Recently, I’ve heard a lot of middle-aged people bemoaning automated services as ‘you don’t get to talk to a proper person’ or ‘A machine never smiles at you’.
This is the latest major gripe. The gripe before this one was ‘I don’t want to talk to someone in a call centre in INDIA, I want to talk to someone I can understand’. A lot of companies buckled and moved call centre operations back to the UK. Some companies cunningly renamed Talan or Anjalli ‘Darren’ or ‘Stacey’ to give their customers the impression that they were phoning a call centre in the UK. For the cannier caller, knowing that someone called ‘Darren’ probably didn’t spend his childhood learning English in Lahore kind of gave the ruse away. Frankly, I had no problems with call centres in India. I’d rather have my mobile phone topped up by someone with a PhD in nuclear physics than a reject of the McDonalds training programme. In that respect, global inequality worked very much to my favour.

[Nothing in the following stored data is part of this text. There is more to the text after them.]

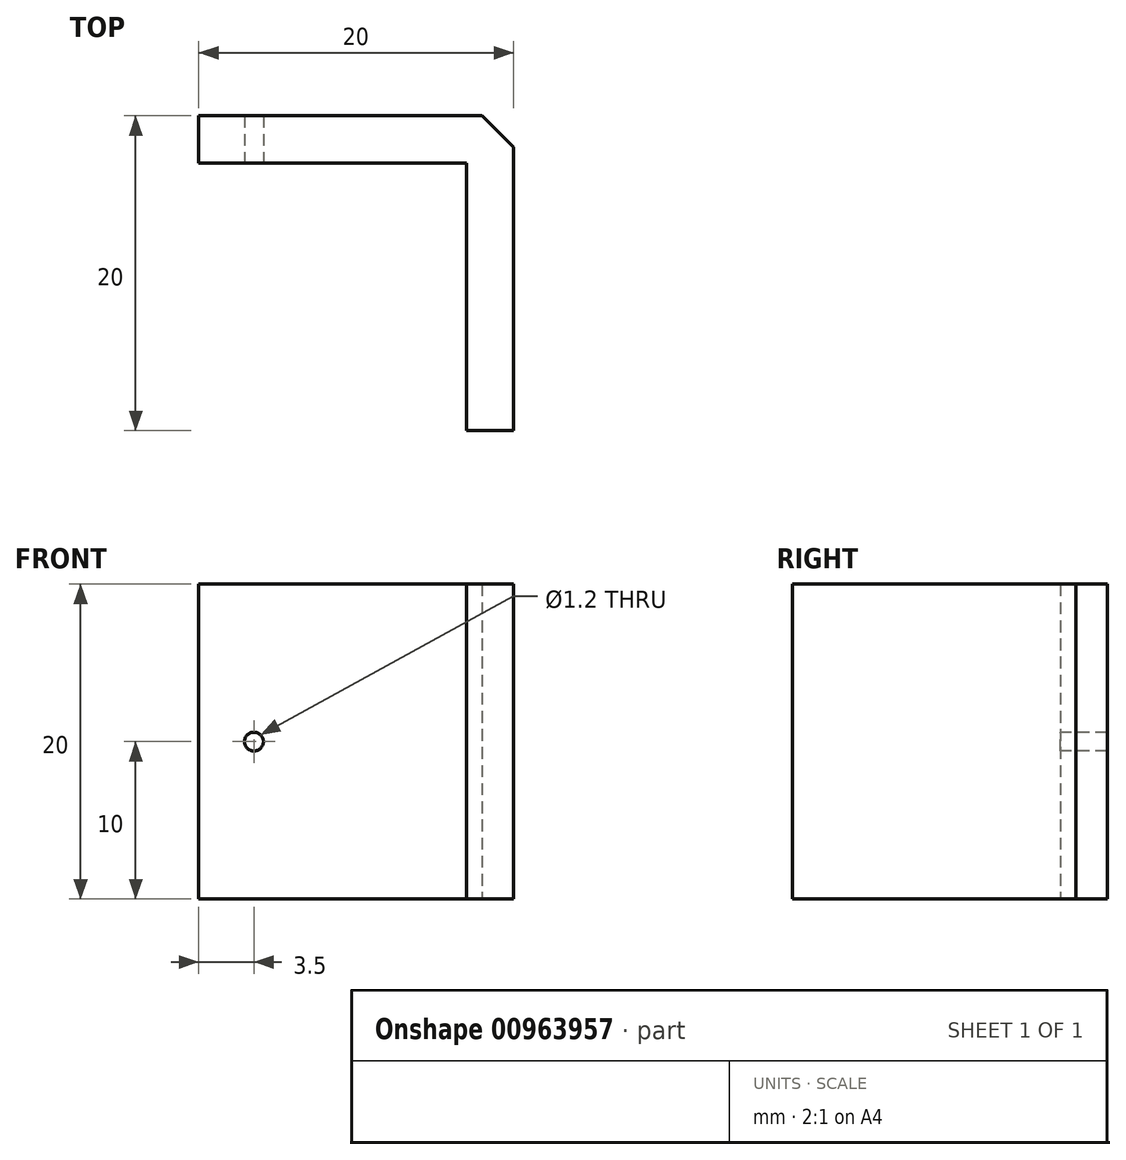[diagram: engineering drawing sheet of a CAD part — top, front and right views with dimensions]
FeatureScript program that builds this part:
annotation { "Feature Type Name" : "Feature", "Feature Type Description" : "" }
export const myFeature = defineFeature(function(context is Context, id is Id, definition is map)
    precondition{}
    {
        {
            var Q0;
            Q0=qCreatedBy(makeId("Top.planeOp"),FACE);
            var sketch = newSketch(context, id + "F0", { "sketchPlane" : qUnion([Q0])});
            skLineSegment(sketch, "E0.bottom", {"start": v(-8.5, 1.5) * mm, "end": v(8.5, 1.5) * mm});
            skLineSegment(sketch, "E0.top", {"start": v(-8.5, -1.5) * mm, "end": v(8.5, -1.5) * mm});
            skLineSegment(sketch, "E0.left", {"start": v(-8.5, 1.5) * mm, "end": v(-8.5, -1.5) * mm});
            skPoint(sketch, "E0.middle", {"position": v(0, 0) * mm});
            skLineSegment(sketch, "E1.bottom", {"start": v(8.5, 1.5) * mm, "end": v(11.5, 1.5) * mm});
            skLineSegment(sketch, "E1.top", {"start": v(8.5, -18.5) * mm, "end": v(11.5, -18.5) * mm});
            skLineSegment(sketch, "E1.left", {"start": v(8.5, -1.5) * mm, "end": v(8.5, -18.5) * mm});
            skLineSegment(sketch, "E1.right", {"start": v(11.5, 1.5) * mm, "end": v(11.5, -18.5) * mm});
            skSolve(sketch);
        }
        {
            var Q0;
            Q0 = qSketchRegion(id + "F0", true);
            extrude(context, id + "F1", {"entities" : qUnion([Q0]), "endBound" : BoundingType.SYMMETRIC, "depth" : 20 * mm, "offsetDistance" : 25 * mm});
        }
        {
            var Q0;
            Q0=makeQuery(id+"F1.opExtrude","SWEPT_EDGE",EDGE,{"disambiguationData":[OSD([sQuery(id+"F0.wireOp",EDGE,"E1.bottom"),sQuery(id+"F0.wireOp",EDGE,"E1.right")])]});
            chamfer(context, id + "F2", {"entities" : qUnion([Q0]), "width" : 2 * mm, "tangentPropagation" : true});
        }
        {
            var Q0;
            Q0=makeQuery(id+"F1.opExtrude","SWEPT_FACE",FACE,{"disambiguationData":[OSD([sQuery(id+"F0.wireOp",EDGE,"E0.top")])]});
            var sketch = newSketch(context, id + "F3", { "sketchPlane" : qUnion([Q0])});
            skPoint(sketch, "E2", {"position": v(-5, 0) * mm});
            skSolve(sketch);
        }
        {
            var Q0;
            Q0=sQuery(id+"F3.wireOp",VERTEX,"E2");
            var Q1;
            Q1=makeQuery(id+"F1.opExtrude","SWEPT_BODY",BODY,{"disambiguationData":[OSD([sQuery(id+"F0.wireOp",EDGE,"E0.bottom"),sQuery(id+"F0.wireOp",EDGE,"E0.top"),sQuery(id+"F0.wireOp",EDGE,"E0.left"),sQuery(id+"F0.wireOp",EDGE,"E1.bottom"),sQuery(id+"F0.wireOp",EDGE,"E1.top"),sQuery(id+"F0.wireOp",EDGE,"E1.left"),sQuery(id+"F0.wireOp",EDGE,"E1.right")])]});
            hole(context, id + "F4", {"style" : HoleStyle.SIMPLE, "endStyle" : HoleEndStyle.BLIND, "standardTappedOrClearance" : lookupTablePath({ "fit" : "Normal", "standard" : "ISO", "size" : "M1", "type" : "Clearance" }), "standardBlindInLast" : lookupTablePath({ "fit" : "Normal", "standard" : "ISO", "engagement" : "75%", "pitch" : "0.2 mm", "size" : "M1", "type" : "Clearance & tapped" }), "holeDiameter" : 1.2 * mm, "majorDiameter" : 5 * mm, "holeDepth" : 4 * mm, "isTappedThrough" : true, "tappedDepth" : 28.5 * mm, "tapClearance" : 3, "startFromSketch" : true, "locations" : qUnion([Q0]), "scope" : qUnion([Q1])});
        }
        {
            var Q0;
            Q0=qCreatedBy(makeId("Top.planeOp"),FACE);
            var sketch = newSketch(context, id + "F5", { "sketchPlane" : qUnion([Q0])});
            skLineSegment(sketch, "E3", {"start": v(0, 20.23) * mm, "end": v(0, -21.14) * mm, "construction": true});
            skSolve(sketch);
        }
    });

The new complaint is about supermarket self-service kiosks, an older one is about ATMs. The problem with these technologies (apparently) is that the customer is denied a smiling face and the personal touch. Frankly, they can keep it. I don’t know what country people think they’re suddenly living in but the chances of getting a cashier to give you a cheery smile and the benefit of their years or scanning experience are very slim indeed. Not being a particularly organised child, I generally do my food shopping 25 minutes before I cut my purchase up or poke holes in it and shove it in a hot place. I don’t need po-faced incompetence to be yet another step between me and eating. I’d rather not wait behind a woman who has bought an army standard year’s supply of toilet paper and pizzas whilst I queue patiently with my £4.27 worth of sub-luxury goods. Furthermore a machine will never judge me for buying economy tuna or a sensitive brand of condom (during my bi-annual contraceptive purchase).
I am by no means a misanthrope (not by UK standards anyway), it’s just there are too many people to deal with in everyday life, and (this being 2009 after all) surprisingly few robots. I say let’s even up the balance. As we all know, the place of robots in society has been a constant pant-wetting controversy since a Tomorrow's World presenter was stabbed in the knee by a suddenly self-aware kitchen helper robot in 1971. Thus I've tried to rationalise the automaton's role in society:
Robots dispensing cash – GOOD THING.
Robots totalling up my shopping – GOOD THING.
Robots with guns – BAD THING (see Terminator).
Robots driving taxis – BAD THING (see Total Recall).
Robot prostitutes – DECISION PENDING (see Blade Runner and AI...but only if you're really out of options at Blockbusters).